:: Given material ::
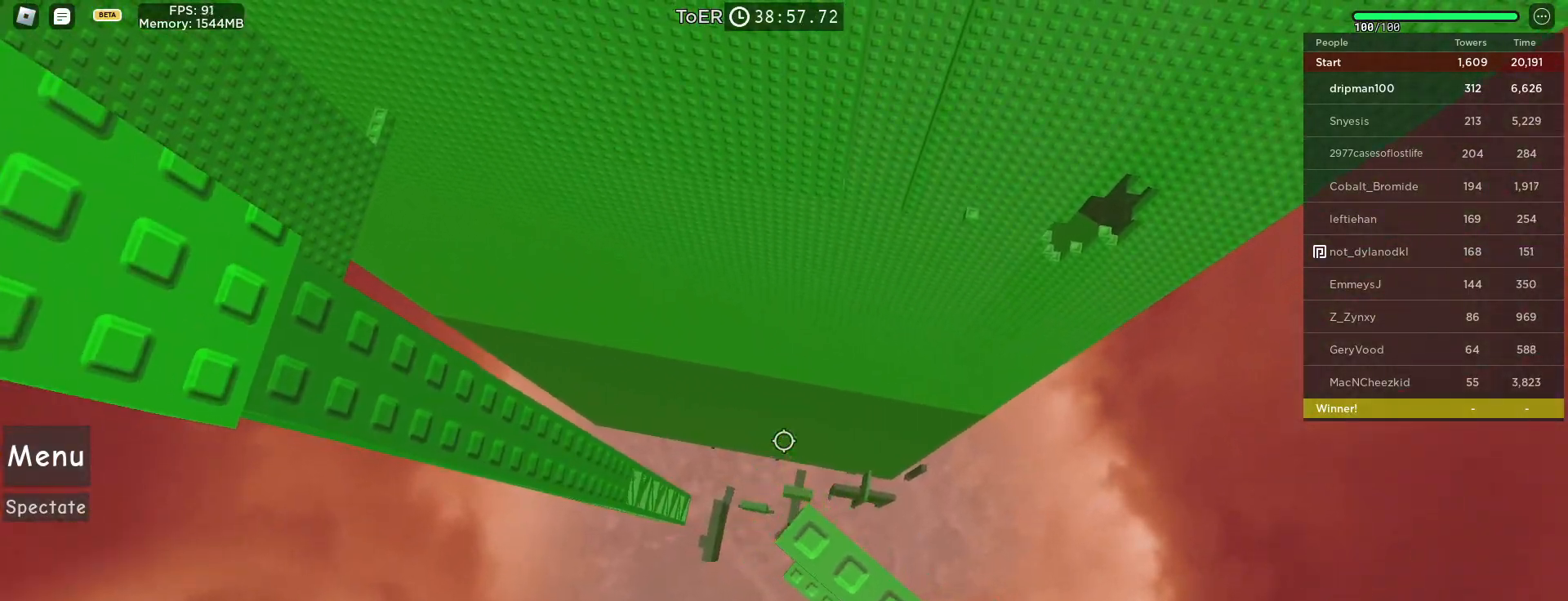
{"keys": [], "mouse": ["right"], "events": [[283, "space", "down"], [467, "space", "up"]]}
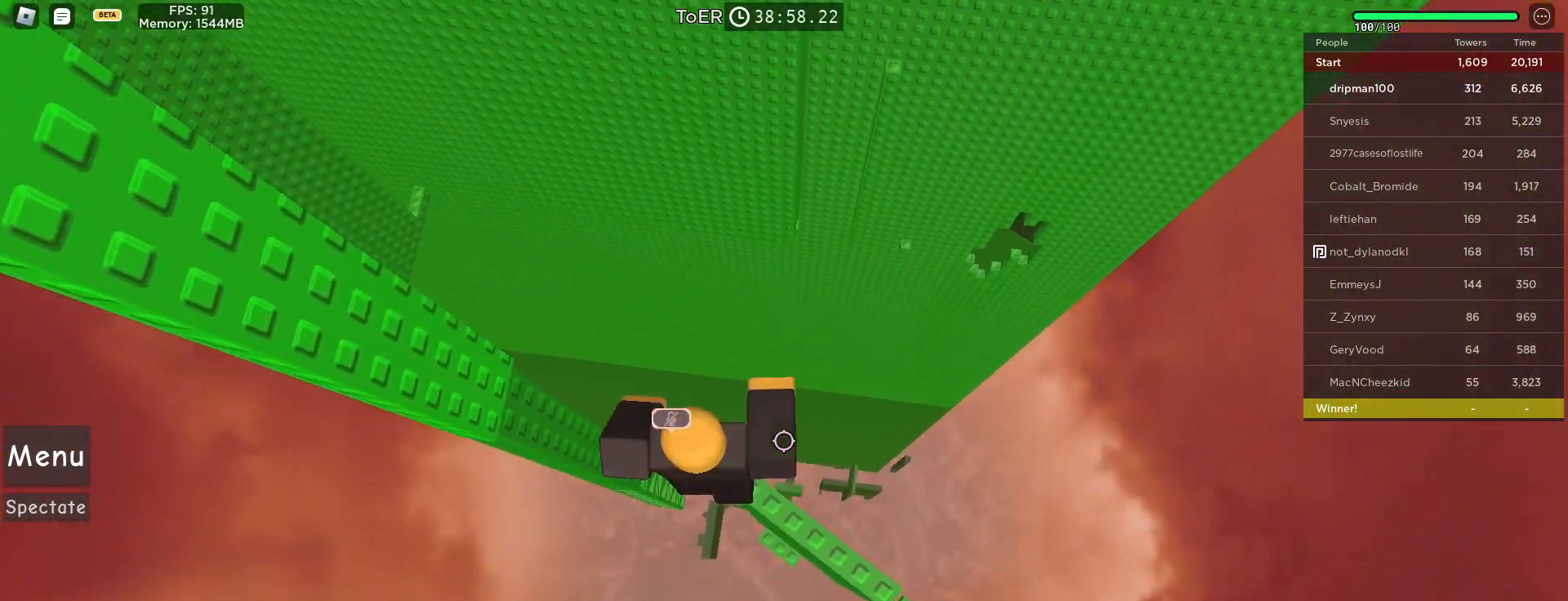
{"keys": ["a", "space"], "mouse": ["right"], "events": [[333, "a", "down"], [467, "space", "down"]]}
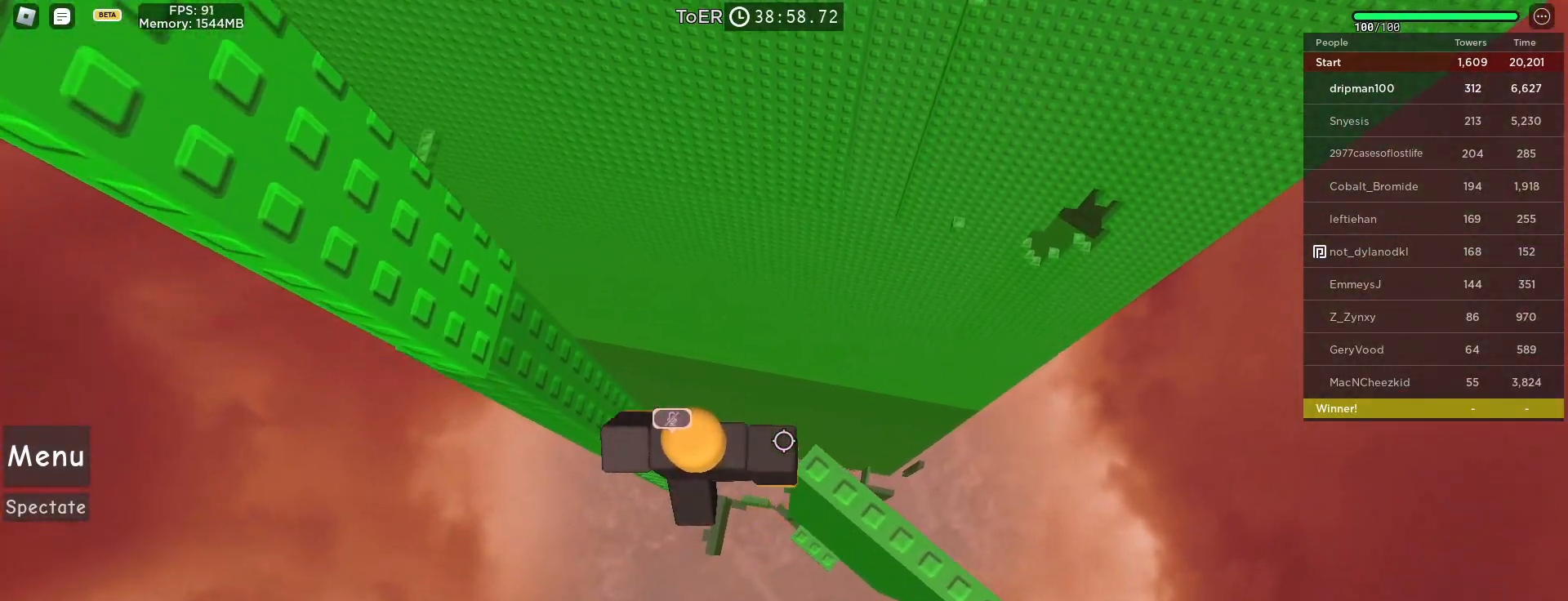
{"keys": ["a", "w"], "mouse": ["right"], "events": [[183, "space", "up"], [267, "w", "down"]]}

:: Problem requirements ::
The listing above must be repeated exactly, apart from the pictures.

:: Task response ::
{"keys": [], "mouse": ["right"], "events": [[283, "space", "down"], [467, "space", "up"]]}
{"keys": ["a", "space"], "mouse": ["right"], "events": [[333, "a", "down"], [467, "space", "down"]]}
{"keys": ["a", "w"], "mouse": ["right"], "events": [[183, "space", "up"], [267, "w", "down"]]}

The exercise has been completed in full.